List of tasks:
**A)** Reproduce the part of the Jetta engine-shake thread between "I tried to research" and "not wheels..... (duh...)", inclusive.
**B)** Take the Jetta engine-shake thread further, picking up where it stops.

Page extract:
--- START ---

# Plz help - engine shakes in 4th 5th gear when accelerating



## pro0fun (Feb 3, 2013)

2002 jetta mk4 gli vr6 24v.
157, 000 km. 

I tried to research but didn't find anything specific to my engine, so if u have any ideas plz share.
While accelerating in 4th 5th gear with 80-90+ km/h the car shakes badly (sideways - left right). Shaking is coming from engine area. Whole car shakes, console etc. When u stop accelerating and keep steady speed its all good. 6th gear with sloooow acceleration is good too. City driving 1-3 gear is fine.

P.s not wheels..... (duh...)
P.p.s mechanic says I need to replace engine mounts but I think its more than that since I would feel broken engine mounts on 1-3rd gear.

Plz help


----------



## pro0fun (Feb 3, 2013)

No check engine light on. Waiting for obd2 to arrive to double check


----------



## jlsgli89-03 (Aug 25, 2003)

check your engine mounts they are rubber and after time will fall apart. Does maybe do a VAG scan too.


----------



## 2003gtivr62.8liter (Sep 1, 2009)

That's sounds like mounts to me. They aren't bad at all to change. Just make sure u have a jack or two to support engine and/or trans


----------



## jlsgli89-03 (Aug 25, 2003)

2003gtivr62.8liter said:


> That's sounds like mounts to me. They aren't bad at all to change. Just make sure u have a jack or two to support engine and/or trans


 only problem is that they are pretty expensive but that's the world of VW's Hell I only have 81,000 on my car and my Transmission side mount is due for a change. I see these little piles of rubber layin on top of the tranny and mount area so yea I'm due too.


----------



## pro0fun (Feb 3, 2013)

Wouldn't I feel anything at 1-3 gears? Seems strange to me that mount problem only comes up after 80km/h on 4th and 5th gear. And just to specify ur talking about engine mounts right?


----------



## jlsgli89-03 (Aug 25, 2003)

yes engine mounts and the under mount also known as the dogbone. 
http://www.ecstuning.com/Volkswagen-Jetta_IV--VR6_24v/Engine/Mount/OE/ES307465/
http://www.ecstuning.com/Volkswagen-Jetta_IV--VR6_24v/Engine/Mount/OE/ES240522/
http://www.ecstuning.com/Volkswagen-Jetta_IV--VR6_24v/Engine/Mount/OE/ES240521/
now you really need to get under the car and start checking for loose items.it would really help if you can get the car on a lift.


----------



## pro0fun (Feb 3, 2013)

Well thanks a lot. That really does help and I hope its the issue. Because I way thinking that its engine or some more complicated stuff. In any case plz let me know if u or anyone else got any other ideas as per what can it be if those mounts will not solve the problem. Do I need to change them all together? Or only the broken ones. Thanks again


----------



## jlsgli89-03 (Aug 25, 2003)

depends on your budget. I will do all of mine at the same time so its a done deal once and for all


----------



## pro0fun (Feb 3, 2013)

--- END ---

Data for review:
--- START ---

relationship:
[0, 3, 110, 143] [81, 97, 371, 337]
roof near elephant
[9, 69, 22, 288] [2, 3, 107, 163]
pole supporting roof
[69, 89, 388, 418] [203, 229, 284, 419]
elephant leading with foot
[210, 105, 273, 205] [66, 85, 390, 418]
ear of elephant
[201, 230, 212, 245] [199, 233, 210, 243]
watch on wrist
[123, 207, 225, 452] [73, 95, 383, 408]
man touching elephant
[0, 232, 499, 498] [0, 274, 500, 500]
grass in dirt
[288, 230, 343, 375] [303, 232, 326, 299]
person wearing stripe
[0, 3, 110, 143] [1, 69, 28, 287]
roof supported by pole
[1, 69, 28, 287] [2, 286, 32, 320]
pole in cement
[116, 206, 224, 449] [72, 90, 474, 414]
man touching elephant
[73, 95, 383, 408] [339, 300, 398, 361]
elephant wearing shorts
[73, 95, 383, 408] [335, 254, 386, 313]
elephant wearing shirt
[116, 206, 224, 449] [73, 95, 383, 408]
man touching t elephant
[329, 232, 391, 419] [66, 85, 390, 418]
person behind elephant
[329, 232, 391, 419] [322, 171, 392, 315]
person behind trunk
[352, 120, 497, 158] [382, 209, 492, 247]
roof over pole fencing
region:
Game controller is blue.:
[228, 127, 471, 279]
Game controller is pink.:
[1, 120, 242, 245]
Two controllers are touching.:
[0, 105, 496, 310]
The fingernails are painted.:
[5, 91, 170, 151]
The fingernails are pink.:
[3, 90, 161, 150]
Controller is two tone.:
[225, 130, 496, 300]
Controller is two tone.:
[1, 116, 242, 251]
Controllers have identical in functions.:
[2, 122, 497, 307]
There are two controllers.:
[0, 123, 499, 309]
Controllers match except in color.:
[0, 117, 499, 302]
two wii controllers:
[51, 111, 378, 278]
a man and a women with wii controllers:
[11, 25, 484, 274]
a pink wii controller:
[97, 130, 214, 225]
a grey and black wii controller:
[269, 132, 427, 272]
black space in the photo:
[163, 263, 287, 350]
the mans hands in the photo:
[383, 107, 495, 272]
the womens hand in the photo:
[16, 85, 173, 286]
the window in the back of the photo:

--- END ---

Expected results:
**A)**
I tried to research but didn't find anything specific to my engine, so if u have any ideas plz share.
While accelerating in 4th 5th gear with 80-90+ km/h the car shakes badly (sideways - left right). Shaking is coming from engine area. Whole car shakes, console etc. When u stop accelerating and keep steady speed its all good. 6th gear with sloooow acceleration is good too. City driving 1-3 gear is fine.

P.s not wheels..... (duh...)

**B)**
Ok well that means its not mandatory to change it all together I guess


----------



## VR-Zych (Apr 30, 2005)

Check your inner CV joints, passenger side especially.
I had one of mine start to go and it created a similar sensation, and has been known to happen even on unmodified engines, although it seems more prone to the 5 speed variations.


----------



## 24vGTiVR6 (Sep 14, 2010)

a bad / dying CV may be it too..... doesn't hurt to check.

but - nao don't grab OEM again.... you're just paying a markup for a VW stamp. If you have to grab new mount(s):

go with 034 Motorsport's motor mount set for VR6.... you can choose how stiff you want it (street / track), and ALL mounts are included for $325. If one mount is bad.... it stands to reason the others will follow suit shortly.

cheaper, better, faster, stronger :laugh:


----------



## jlsgli89-03 (Aug 25, 2003)

My question about the 034 mount would be the drivability. Do you feel more vibration in the car when using these mounts ?


----------



## JeremiahSOW (Apr 9, 2007)

No added vibrations esp with the street mounts. The good part about 034 is they are free of the voids and are not hydraulic filled like oem.


----------



## jlsgli89-03 (Aug 25, 2003)

maybe I will give them a try. Hell if I don't like them I'm sure I can find someone here to buy them.


----------



## pedrosan (Feb 6, 2005)

surprised nobody has mentioned the dual mass flywheel yet. These can and will cause all kinds of weird vibrations and shaking when they go bad. It is strange it only happens at higher gears though...


----------



## volkswagengtivr (Oct 5, 2006)

fixed the problem yet? if so what was it?


----------



## Pone Tony (Aug 10, 2010)

volkswagengtivr said:


> fixed the problem yet? if so what was it?


I'm having the same issue with my 04 GTI and would really love to hear the conclusion to this old thread.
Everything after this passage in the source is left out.